Mehrsa Baradaran has an important op/ed piece in the New York Times you may have missed: The Neo-Liberal Looting of America. The coronavirus pandemic has exposed the damage private equity has done to the United States. Thousands of jobs have been lost through the bankruptcies of J Crew, Nieman Marcus, and Hertz after its PE owners layered $billions of debt on their portfolio assets, PE-owned long-term care facilities have cut skilled nursing staff and PPE resulting in untold thousands of deaths as infections raged through their facilities, PE-owned hospital emergency room groups have been aggressively laying off MD’s and nurses. But the PE executives continue to rake in $millions.
In the last decade, private equity management has led to approximately 1.3 million job losses due to retail bankruptcies and liquidation. Beyond the companies directly controlled by private equity, the threat of being the next takeover target has most likely led other companies to pre-emptively cut wages and jobs to avoid being the weakest prey. Amid the outbreak of street protests in June, a satirical headline in The Onion put it best: “Protesters Criticized For Looting Businesses Without Forming Private Equity Firm First.” Yet the private equity takeover is not technically looting because it has been made perfectly legal, and even encouraged, by policymakers.
The magnitude of the greed is breathtaking.
The number of private equity barons with personal fortunes of more than $2bn has risen from three in 2005 to 22, according to a new analysis which estimates investors paid $230bn in performance fees over a 10-year period for returns that could have been matched by an inexpensive tracker fund costing just a few basis points. “This wealth transfer from several hundred million pension scheme members to a few thousand people working in private equity might be one of the largest in the history of modern finance,” said Ludovic Phalippou, professor of finance at Oxford Saïd Business School.”
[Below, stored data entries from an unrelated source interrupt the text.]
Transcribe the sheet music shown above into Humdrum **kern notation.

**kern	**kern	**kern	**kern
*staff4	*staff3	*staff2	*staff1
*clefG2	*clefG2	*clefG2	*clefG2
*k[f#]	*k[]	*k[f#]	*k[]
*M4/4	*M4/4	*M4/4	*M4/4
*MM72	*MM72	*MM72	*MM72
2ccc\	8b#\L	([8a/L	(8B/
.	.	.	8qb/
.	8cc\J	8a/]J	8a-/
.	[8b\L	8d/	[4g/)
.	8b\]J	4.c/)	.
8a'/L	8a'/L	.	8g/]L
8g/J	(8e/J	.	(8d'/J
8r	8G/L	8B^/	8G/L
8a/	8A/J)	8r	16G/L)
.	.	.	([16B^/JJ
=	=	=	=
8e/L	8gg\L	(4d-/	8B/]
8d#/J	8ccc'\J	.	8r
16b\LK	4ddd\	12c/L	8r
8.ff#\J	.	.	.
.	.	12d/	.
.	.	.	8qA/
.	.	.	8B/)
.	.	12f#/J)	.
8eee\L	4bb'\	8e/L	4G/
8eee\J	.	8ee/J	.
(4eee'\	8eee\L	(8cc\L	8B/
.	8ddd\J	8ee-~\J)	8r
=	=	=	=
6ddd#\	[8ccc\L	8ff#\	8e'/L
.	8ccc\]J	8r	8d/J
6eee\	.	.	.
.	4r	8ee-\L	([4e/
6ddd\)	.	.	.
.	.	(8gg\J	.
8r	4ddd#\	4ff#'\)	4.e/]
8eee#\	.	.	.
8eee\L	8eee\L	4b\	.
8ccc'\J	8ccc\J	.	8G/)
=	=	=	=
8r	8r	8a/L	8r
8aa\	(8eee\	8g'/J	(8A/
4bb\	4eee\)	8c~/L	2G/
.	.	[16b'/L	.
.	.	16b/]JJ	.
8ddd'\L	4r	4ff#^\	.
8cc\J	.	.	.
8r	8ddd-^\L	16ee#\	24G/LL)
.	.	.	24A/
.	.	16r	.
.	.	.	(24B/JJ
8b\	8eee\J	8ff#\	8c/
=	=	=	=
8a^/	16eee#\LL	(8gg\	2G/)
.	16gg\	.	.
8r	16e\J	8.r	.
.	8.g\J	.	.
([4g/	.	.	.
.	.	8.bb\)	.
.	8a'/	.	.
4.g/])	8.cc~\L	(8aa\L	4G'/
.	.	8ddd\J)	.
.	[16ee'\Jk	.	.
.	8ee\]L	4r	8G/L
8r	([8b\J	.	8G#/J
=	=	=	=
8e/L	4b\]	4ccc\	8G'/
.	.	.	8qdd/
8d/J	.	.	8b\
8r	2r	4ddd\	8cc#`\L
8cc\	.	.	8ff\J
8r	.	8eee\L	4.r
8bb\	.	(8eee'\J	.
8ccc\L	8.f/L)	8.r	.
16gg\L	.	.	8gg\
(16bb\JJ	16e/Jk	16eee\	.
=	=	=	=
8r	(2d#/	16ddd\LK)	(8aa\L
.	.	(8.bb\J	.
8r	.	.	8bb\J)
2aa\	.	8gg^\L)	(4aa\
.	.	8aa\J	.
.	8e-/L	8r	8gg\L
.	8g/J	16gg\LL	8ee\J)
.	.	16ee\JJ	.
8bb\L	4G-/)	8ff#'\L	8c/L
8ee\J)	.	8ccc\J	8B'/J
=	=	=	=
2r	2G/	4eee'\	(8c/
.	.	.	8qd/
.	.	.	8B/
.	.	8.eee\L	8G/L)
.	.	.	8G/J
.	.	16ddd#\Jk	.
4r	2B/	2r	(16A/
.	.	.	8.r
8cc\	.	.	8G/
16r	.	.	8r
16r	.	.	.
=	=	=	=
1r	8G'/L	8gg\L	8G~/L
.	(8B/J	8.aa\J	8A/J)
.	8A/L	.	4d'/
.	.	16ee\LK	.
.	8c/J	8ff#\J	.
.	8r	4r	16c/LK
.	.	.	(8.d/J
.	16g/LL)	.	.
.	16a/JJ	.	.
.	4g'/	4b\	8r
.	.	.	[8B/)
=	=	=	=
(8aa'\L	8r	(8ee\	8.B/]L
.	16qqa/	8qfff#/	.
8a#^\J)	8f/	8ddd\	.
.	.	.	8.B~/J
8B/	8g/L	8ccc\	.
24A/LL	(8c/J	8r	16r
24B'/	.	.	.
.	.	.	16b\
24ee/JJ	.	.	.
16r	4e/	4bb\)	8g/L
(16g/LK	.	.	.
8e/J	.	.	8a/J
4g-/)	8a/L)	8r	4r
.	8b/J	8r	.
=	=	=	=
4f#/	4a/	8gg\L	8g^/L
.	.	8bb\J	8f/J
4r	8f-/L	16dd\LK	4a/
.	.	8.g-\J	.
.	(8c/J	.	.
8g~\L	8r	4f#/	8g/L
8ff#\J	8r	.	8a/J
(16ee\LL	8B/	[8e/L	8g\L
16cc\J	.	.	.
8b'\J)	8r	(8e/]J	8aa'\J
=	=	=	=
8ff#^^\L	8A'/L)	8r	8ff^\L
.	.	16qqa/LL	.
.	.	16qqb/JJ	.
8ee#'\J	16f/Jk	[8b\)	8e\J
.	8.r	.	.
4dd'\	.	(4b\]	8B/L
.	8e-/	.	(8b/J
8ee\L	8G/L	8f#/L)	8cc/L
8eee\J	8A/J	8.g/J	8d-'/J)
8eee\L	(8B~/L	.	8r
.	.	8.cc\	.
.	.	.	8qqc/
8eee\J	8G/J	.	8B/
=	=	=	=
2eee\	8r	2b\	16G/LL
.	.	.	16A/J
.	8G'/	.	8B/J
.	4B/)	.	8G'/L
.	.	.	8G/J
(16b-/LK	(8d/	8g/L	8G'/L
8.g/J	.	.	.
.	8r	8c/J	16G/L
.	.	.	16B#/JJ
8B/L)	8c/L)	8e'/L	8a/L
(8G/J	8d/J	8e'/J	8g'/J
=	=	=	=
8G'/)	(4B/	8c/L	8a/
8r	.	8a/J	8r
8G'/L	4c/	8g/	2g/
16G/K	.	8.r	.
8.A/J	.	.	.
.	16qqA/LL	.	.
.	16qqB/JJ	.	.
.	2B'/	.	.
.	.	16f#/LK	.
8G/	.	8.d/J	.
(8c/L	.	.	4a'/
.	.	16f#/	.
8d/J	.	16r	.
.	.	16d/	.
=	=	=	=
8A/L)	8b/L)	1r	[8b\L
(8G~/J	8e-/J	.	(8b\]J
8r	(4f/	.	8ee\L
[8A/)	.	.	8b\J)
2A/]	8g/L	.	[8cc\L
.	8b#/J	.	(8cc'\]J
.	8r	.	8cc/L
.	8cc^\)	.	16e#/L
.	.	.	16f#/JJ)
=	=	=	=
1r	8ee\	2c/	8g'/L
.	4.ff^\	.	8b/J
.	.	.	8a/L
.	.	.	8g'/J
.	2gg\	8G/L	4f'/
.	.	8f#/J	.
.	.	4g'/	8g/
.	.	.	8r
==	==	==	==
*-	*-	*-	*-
That’s $230 billion that could have been deployed to raise wages of employees, of investing in plant and equipment, or in product innovation. But they also get special tax treatment denied to the rest of us:
Their standard fee structure involves collecting around 2 percent of the investor money they manage annually, and then 20 percent of any profits above an agreed-upon level. This lucrative arrangement also lets them tap into the very favorable “carried interest” tax loophole, allowing them to pay much lower capital gains tax rates on their earnings, rather than normal income taxes like most people.
Now the limited partners in these private equity funds include university endowments and public pension funds. So isn’t it a net positive if the PE returns are securing the retirements of public employees? But, according to the Financial Times the research shows that PE funds perform no better than the market as a whole:
Mr Phalippou’s analysis indicates that large US public pension plans earned about $1.50 (net of fees) for every $1 invested in private equity funds between 2006 and 2015. This translates into annualised returns of about 11 per cent, little different from the US stock market over the same period.“The performance of PE funds, net of fees, matched that of public equity markets since 2006,” said Mr Phalippou.
My hope is that Elizabeth Warren will be appointed Secretary of Treasury in the Biden Administration and can finally push through her Stop Wall Street Looting Act.